When Matt Paxton was 24, his step-dad and two grandfathers died and he had to clean the four houses they owned.
"By the end of that year I was like 'man, this is really hard'. But my grandfather had always said if something is really hard you should do it for a job cause people will pay you to do it. So I just decided to do it."
Paxton is now a cleaning expert who's helped people downsize and declutter for over 20 years. He stars in the TV shows Hoarders and Legacy List and has just released the book Keep the Memories, Lose the Stuff.
Even clearing a house after a death can be a positive experience with the right mindset, Paxton tells Jesse Mulligan.
"I get to explore a family's entire legacy, I get to hear generations of stories and I get to do it in a week… at the end of the day, love is at the root of all this stuff so there is joy coming out. It's really how you do it and I know how to do it in a fun, positive way."
Paxton likes getting to the stories of a person's life early so they can be celebrated during the process.
We often have emotions tied up with 'stuff', he says, and he's even come to see hoarding as a demonstration of love or the hunger for it.
"I'll walk into a house and I've got about five, ten minutes to figure out how I need to communicate with this person. Where does the respect need to be directed and where does the compassion need to be directed?"
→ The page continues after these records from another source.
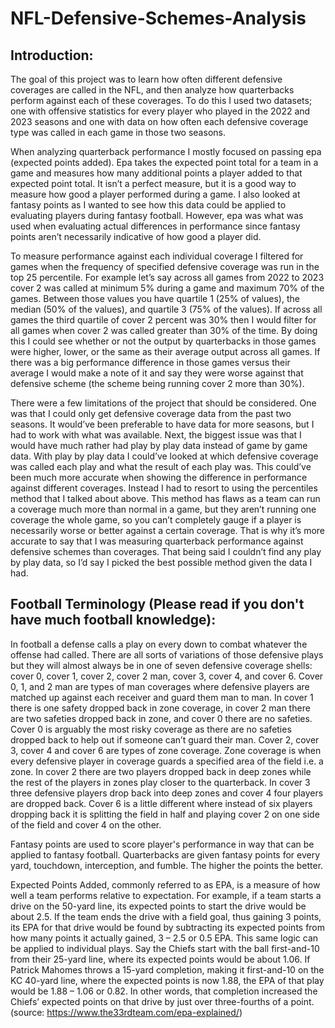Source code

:# NFL-Defensive-Schemes-Analysis

## Introduction: 
The goal of this project was to learn how often different defensive coverages are called in the NFL, and then analyze how quarterbacks perform against each of these
coverages. To do this I used two datasets; one with offensive statistics for every player who played in the 2022 and 2023 seasons and one with data on how often each 
defensive coverage type was called in each game in those two seasons. 

When analyzing quarterback performance I mostly focused on passing epa (expected points added).  Epa takes the expected point total for a team in a game and measures how
many additional points a player added to that expected point total. It isn’t a perfect measure, but it is a good way to measure how good a player performed during a game. I
also looked at fantasy points as I wanted to see how this data could be applied to evaluating players during fantasy football. However, epa was what was used when evaluating
actual differences in performance since fantasy points aren’t necessarily indicative of how good a player did. 

To measure performance against each individual coverage I filtered for games when the frequency of specified defensive coverage was run in the top 25 percentile. For example
let’s say across all games from 2022 to 2023 cover 2 was called at minimum 5% during a game and maximum 70% of the games. Between those values you have quartile 1 
(25% of values), the median (50% of the values), and quartile 3 (75% of the values). If across all games the third quartile of cover 2 percent was 30% then I would filter
for all games when cover 2 was called greater than 30% of the time. By doing this I could see whether or not the output by quarterbacks in those games were higher, lower,
or the same as their average output across all games. If there was a big performance difference in those games versus their average I would make a note of it and say they 
were worse against that defensive scheme (the scheme being running cover 2 more than 30%).

There were a few limitations of the project that should be considered. One was that I could only get defensive coverage data from the past two seasons. It would’ve been
preferable to have data for more seasons, but I had to work with what was available. Next, the biggest issue was that I would have much rather had play by play data instead
of game by game data. With play by play data I could’ve looked at which defensive coverage was called each play and what the result of each play was. This could’ve been much
more accurate when showing the difference in performance against different coverages. Instead I had to resort to using the percentiles method that I talked about above. This
method has flaws as a team can run a coverage much more than normal in a game, but they aren’t running one coverage the whole game, so you can’t completely gauge if a player
is necessarily worse or better against a certain coverage. That is why it’s more accurate to say that I was measuring quarterback performance against defensive schemes than
coverages. That being said I couldn’t find any play by play data, so I’d say I picked the best possible method given the data I had.

## Football Terminology (Please read if you don't have much football knowledge):

In football a defense calls a play on every down to combat whatever the offense had called. There are all sorts of variations of those defensive plays but they will
almost always be in one of seven defensive coverage shells: cover 0, cover 1, cover 2, cover 2 man, cover 3, cover 4, and cover 6. Cover 0, 1, and 2 man are types of man
coverages where defensive players are matched up against each receiver and guard them man to man. In cover 1 there is one safety dropped back in zone coverage, in 
cover 2 man there are two safeties dropped back in zone, and cover 0 there are no safeties. Cover 0 is arguably the most risky coverage as there are no safeties dropped back
to help out if someone can’t guard their man. Cover 2, cover 3, cover 4 and cover 6 are types of zone coverage. Zone coverage is when every defensive player in coverage
guards a specified area of the field i.e. a zone. In cover 2 there are two players dropped back in deep zones while the rest of the players in zones play closer to the
quarterback. In cover 3 three defensive players drop back into deep zones and cover 4 four players are dropped back. Cover 6 is a little different where instead of six
players dropping back it is splitting the field in half and playing cover 2 on one side of the field and cover 4 on the other.

Fantasy points are used to score player's performance in way that can be applied to fantasy football. Quarterbacks are given fantasy points for every yard, touchdown, 
interception, and fumble. The higher the points the better.

Expected Points Added, commonly referred to as EPA, is a measure of how well a team performs relative to expectation. For example, if a team starts a drive on the 50-yard
line, its expected points to start the drive would be about 2.5. If the team ends the drive with a field goal, thus gaining 3 points, its EPA for that drive would be found
by subtracting its expected points from how many points it actually gained, 3 – 2.5 or 0.5 EPA. This same logic can be applied to individual plays. Say the Chiefs start with
the ball first-and-10 from their 25-yard line, where its expected points would be about 1.06. If Patrick Mahomes throws a 15-yard completion, making it first-and-10 on the
KC 40-yard line, where the expected points is now 1.88, the EPA of that play would be 1.88 – 1.06 or 0.82. In other words, that completion increased the Chiefs’ expected
points on that drive by just over three-fourths of a point.(source: https://www.the33rdteam.com/epa-explained/)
The word 'hoarder' is overused - only 5 percent of the population are true hoarders, Paxton says.
But it's also true that most of us simply have too much stuff.
When he fell in love a few years ago and had to downsize and move, Paxton was no different.
"I was getting rid of 75 percent of stuff because my new partner is a minimalist and I couldn't bring anything with me except my kids."
After years of helping others downsize, it was "very real" to shed his own stuff and he had to rewrite Keep the Memories, Lose the Stuff to reflect his own experience.
Paxton hit a snag when he'd downsized by about 50 percent and shared this challenge with his new partner.
"She says 'well, I live here and if you want to have a happy life here with me you need to get rid of your stuff and come here' otherwise have a great life there with all your stuff."
Among the objects, Paxton found while clearing up was a taped-up box on which he'd written 'Fragile'.
Inside, wrapped in layers of newspaper and bubble wrap, was a single wooden stick with some knicks in it.
"I kept looking at it and [a bit later] was like 'oh my god, my dad and I did this when we were camping'.
Although it had obviously seemed very precious at the time, Paxton was happy to photograph the stick and throw it away.
It didn't make his 'Legacy List' - a list he suggests people make of 5 or 6 precious items that tell their family's story and their own story.
Paxton's own list includes a $5 poker chip from his previous life as a 23-year-old gambling addict in Nevada.
After spending all night at a casino, Paxton had only one $5 chip to his name and couldn't afford a taxi home.
Bust just after he'd started the five-mile walk, a taxi driver stopped and said 'get in the car'.
"He drove me home for free and said 'you gotta stop gambling, you gotta get your life together."
After that day, Paxton never gambled again.
The work he does now has compassion at its heart, he says.
"I failed a lot early on in life and a lot of people helped so I've got a lot of compassion… really that's all you need to clean the extreme hoarders [homes] is a lot of compassion."
Female partners who are too frequently left with the task of trying to manage male clutter can, understandably, run short of compassion, Paxton says.
When trying to help a loved one declutter, it's important to be patient and positive, he says.
Start by together tackling a small area in a small amount of time - even for ten minutes a night - and be positive way about what did get done rather than focusing on what's left to do.
"If you can do that for a week that starts to let them know it's not that bad."
A lot of the decluttering advice in Keep the Memories, Lose the Stuff is about encouraging people to simply keep going with the process.
"Once you get two days into it then you start to see the empty space and you start to care and get excited…"
To date, Paxton says that none of his clients has regretted giving up a household item he's encouraged them to shed.